Gelet op het voorgaande is naar het oordeel van de rechtbank komen vast te staan dat de benadeelde partij als gevolg van het onder 3 bewezen verklaarde handelen schade heeft geleden tot een bedrag van € 1.361,91 waarvoor verdachte naar burgerlijk recht aansprakelijk is. De vordering wordt tot dit bedrag toegewezen. Voor het overige zal benadeelde niet-ontvankelijk worden verklaard in zijn vordering.

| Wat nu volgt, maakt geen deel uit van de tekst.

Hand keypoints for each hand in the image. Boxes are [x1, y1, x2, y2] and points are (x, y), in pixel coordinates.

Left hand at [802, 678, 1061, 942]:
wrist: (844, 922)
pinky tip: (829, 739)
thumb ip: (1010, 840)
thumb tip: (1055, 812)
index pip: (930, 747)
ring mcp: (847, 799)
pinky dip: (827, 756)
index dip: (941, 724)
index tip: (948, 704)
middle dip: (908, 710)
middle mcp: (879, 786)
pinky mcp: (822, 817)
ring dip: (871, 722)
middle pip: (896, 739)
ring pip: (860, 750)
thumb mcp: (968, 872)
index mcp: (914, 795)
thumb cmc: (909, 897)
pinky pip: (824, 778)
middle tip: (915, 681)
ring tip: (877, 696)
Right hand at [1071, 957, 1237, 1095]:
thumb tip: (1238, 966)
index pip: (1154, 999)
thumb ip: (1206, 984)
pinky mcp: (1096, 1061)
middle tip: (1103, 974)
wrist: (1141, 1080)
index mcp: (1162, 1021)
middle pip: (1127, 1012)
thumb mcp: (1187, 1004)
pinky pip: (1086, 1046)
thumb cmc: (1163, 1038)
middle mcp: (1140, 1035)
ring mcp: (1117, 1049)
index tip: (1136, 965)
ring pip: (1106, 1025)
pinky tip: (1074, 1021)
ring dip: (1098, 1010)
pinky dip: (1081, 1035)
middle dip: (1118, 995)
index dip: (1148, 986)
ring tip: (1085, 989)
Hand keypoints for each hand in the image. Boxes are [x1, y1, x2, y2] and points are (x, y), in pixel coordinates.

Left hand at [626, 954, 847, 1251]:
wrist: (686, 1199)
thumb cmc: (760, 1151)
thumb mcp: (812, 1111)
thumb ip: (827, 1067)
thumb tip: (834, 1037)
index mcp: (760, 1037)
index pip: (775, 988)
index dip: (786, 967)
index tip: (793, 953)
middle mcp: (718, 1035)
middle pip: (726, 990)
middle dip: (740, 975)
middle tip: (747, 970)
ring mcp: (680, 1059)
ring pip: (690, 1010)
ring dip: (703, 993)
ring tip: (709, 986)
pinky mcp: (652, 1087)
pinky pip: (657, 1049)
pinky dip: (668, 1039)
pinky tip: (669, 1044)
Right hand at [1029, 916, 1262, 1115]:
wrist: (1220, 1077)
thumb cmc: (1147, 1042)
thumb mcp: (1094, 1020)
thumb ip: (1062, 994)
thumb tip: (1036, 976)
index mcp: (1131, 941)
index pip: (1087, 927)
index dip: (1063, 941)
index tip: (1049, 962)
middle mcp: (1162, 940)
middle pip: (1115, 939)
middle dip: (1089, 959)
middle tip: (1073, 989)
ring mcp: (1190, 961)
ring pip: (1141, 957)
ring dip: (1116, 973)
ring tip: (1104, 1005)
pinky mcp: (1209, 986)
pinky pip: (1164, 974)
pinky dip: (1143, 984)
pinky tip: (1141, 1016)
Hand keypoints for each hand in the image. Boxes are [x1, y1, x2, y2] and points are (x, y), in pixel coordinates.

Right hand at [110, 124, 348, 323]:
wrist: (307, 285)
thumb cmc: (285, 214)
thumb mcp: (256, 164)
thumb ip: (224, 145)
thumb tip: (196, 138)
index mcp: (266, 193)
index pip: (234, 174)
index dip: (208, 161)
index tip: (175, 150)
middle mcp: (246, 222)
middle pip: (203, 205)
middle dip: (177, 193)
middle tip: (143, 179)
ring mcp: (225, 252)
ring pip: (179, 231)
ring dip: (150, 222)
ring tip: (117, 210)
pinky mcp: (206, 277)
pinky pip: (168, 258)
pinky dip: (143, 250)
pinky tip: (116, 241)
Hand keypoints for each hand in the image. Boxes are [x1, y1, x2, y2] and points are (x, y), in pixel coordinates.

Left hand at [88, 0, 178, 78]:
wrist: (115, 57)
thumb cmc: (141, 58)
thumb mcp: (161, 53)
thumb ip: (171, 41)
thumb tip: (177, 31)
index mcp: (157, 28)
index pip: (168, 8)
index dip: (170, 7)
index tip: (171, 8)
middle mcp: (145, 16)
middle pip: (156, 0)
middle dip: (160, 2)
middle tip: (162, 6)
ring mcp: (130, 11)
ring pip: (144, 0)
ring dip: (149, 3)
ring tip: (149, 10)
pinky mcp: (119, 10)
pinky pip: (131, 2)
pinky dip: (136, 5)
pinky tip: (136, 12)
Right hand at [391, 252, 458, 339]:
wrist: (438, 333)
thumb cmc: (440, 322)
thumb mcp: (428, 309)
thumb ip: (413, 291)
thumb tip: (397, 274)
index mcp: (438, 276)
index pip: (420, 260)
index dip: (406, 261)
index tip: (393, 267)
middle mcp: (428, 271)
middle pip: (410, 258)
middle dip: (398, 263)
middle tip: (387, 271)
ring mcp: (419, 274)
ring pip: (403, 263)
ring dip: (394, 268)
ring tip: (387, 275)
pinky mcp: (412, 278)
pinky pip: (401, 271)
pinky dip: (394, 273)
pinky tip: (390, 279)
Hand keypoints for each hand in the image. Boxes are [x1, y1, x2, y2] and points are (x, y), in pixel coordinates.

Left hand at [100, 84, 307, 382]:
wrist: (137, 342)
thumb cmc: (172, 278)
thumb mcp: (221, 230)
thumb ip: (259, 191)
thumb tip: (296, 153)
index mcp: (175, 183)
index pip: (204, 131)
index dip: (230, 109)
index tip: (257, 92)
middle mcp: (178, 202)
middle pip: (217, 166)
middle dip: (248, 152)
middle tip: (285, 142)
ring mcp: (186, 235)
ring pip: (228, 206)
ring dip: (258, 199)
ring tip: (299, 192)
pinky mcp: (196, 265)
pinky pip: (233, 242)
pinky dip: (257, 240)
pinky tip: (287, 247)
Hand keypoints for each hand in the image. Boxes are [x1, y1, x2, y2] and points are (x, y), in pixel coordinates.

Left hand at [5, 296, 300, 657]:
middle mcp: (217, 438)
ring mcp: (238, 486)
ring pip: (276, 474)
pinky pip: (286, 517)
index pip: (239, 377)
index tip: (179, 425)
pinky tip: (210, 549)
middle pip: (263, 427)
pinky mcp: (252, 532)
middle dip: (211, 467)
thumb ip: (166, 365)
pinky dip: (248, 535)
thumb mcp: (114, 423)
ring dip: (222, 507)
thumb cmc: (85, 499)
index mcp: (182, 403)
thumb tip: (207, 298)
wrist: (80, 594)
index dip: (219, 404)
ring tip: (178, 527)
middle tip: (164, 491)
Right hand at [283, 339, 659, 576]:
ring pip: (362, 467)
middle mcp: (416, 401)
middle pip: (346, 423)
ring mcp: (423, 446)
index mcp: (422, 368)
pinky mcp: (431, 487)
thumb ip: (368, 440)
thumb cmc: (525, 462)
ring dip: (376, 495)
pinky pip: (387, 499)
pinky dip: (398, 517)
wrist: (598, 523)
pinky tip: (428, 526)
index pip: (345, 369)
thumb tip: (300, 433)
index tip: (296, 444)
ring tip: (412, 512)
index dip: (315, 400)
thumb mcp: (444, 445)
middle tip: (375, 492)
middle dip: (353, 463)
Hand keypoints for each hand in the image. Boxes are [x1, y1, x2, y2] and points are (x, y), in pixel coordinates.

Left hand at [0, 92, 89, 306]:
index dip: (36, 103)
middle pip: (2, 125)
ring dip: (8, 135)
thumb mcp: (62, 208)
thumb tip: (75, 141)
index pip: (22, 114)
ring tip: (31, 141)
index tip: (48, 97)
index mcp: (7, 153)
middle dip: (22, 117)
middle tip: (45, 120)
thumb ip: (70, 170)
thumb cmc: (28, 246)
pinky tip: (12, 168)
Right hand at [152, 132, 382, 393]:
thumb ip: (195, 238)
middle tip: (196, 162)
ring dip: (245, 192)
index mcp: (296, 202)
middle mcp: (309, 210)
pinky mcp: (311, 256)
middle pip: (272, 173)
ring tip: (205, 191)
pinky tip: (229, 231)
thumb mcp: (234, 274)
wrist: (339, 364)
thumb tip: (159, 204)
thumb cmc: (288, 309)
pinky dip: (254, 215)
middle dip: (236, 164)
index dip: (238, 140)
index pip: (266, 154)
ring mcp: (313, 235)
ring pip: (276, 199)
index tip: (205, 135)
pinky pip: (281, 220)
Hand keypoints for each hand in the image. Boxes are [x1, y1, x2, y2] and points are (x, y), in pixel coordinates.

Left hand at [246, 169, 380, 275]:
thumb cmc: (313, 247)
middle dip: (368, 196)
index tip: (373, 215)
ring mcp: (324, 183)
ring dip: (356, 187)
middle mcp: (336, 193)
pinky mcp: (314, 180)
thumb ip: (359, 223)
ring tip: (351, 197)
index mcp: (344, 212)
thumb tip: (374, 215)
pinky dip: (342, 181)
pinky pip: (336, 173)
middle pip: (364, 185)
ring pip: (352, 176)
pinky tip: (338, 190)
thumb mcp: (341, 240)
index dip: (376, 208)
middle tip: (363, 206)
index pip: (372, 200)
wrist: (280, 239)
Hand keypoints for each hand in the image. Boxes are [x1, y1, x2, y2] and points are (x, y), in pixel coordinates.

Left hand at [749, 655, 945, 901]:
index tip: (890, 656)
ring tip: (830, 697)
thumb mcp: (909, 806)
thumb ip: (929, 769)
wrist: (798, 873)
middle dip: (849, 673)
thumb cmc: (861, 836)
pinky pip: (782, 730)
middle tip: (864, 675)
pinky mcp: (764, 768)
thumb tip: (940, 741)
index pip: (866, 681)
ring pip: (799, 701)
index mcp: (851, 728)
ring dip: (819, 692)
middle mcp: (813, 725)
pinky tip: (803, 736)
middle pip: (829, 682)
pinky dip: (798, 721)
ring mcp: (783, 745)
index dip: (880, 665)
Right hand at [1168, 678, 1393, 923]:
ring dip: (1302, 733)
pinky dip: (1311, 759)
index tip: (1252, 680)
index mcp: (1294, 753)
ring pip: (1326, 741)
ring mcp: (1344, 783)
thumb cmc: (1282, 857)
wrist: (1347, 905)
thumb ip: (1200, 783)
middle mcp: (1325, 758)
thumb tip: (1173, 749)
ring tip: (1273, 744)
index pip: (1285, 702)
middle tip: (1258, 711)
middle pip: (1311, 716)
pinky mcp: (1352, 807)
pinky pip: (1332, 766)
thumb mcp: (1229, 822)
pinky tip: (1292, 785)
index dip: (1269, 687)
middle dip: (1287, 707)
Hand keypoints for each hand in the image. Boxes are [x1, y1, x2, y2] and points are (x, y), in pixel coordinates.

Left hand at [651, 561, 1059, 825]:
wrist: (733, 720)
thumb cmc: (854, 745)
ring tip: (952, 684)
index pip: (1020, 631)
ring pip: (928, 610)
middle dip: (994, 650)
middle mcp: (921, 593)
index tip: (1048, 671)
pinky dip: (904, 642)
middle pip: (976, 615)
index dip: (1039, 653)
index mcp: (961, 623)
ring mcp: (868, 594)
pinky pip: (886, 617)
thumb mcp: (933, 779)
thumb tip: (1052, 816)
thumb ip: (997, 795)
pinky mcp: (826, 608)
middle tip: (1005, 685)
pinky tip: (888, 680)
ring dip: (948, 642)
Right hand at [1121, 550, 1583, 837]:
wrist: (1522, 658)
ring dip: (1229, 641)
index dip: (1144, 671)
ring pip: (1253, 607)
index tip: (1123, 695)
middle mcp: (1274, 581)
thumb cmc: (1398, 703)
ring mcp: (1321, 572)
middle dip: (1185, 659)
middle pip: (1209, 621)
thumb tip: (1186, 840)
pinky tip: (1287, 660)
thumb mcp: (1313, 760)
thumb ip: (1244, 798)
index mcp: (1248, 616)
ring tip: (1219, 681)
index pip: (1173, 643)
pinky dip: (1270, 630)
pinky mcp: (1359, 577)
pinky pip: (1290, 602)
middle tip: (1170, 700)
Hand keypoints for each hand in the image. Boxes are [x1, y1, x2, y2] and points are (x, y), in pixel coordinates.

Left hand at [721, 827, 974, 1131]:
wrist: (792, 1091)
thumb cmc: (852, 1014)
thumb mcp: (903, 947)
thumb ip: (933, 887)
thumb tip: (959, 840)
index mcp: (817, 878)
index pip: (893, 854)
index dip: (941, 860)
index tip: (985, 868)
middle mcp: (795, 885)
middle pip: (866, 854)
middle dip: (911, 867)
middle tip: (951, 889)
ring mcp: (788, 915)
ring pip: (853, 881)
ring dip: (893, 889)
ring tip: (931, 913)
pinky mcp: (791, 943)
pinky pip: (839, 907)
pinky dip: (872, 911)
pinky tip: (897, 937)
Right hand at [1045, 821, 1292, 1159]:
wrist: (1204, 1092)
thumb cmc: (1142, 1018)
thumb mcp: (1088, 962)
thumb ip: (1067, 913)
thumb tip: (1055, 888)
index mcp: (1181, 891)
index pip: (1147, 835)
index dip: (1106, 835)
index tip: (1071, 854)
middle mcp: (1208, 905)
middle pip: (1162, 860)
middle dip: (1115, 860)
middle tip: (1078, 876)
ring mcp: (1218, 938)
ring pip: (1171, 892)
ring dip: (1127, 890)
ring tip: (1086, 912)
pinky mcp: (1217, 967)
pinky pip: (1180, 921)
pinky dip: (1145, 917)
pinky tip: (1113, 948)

Ten aanzien van de immateriële schade overweegt de rechtbank het volgende. Benadeelde heeft gesteld dat hij door het handelen van verdachte ‘op andere wijze in zijn persoon is aangetast’, zoals bedoeld in artikel 6:106 sub b van het Burgerlijk Wetboek. Dit dient onderbouwd te worden met concrete gegevens. Benadeelde heeft niet met concrete gegevens onderbouwd dat bij hem sprake is van een psychiatrisch ziektebeeld als gevolg van het handelen van verdachte. In de jurisprudentie is daarnaast aanvaard dat van aantasting in de persoon op andere wijze ook sprake kan zijn als de aard en de ernst van de normschending en de gevolgen daarvan voor de benadeelde die conclusie rechtvaardigen. De rechtbank is echter van oordeel dat in dit geval de gevolgen van het handelen van verdachte niet zodanig ernstig zijn dat een aantasting van de persoon kan worden aangenomen zonder onderbouwing door middel van stukken. Naar het oordeel van de rechtbank dient dit deel van de vordering dan ook te worden afgewezen.
Ten aanzien van benadeelde partij [naam 28]
De benadeelde partij [naam 28] heeft zich in het strafproces gevoegd ter verkrijging van schadevergoeding ter zake van het onder 3 bewezenverklaarde feit. De benadeelde vordert een bedrag van € 670,00 aan materiële schade.
Het standpunt van de officier van justitie
De officier van justitie heeft verzocht de vordering van de benadeelde partij tot betaling van het bedrag van € 670,00 toe te wijzen, waarbij tevens de schadevergoedingsmaatregel ex artikel 36f van het Wetboek van Strafrecht wordt opgelegd tot dit bedrag, bij gebreke van betaling en verhaal te vervangen door 13 dagen gijzeling.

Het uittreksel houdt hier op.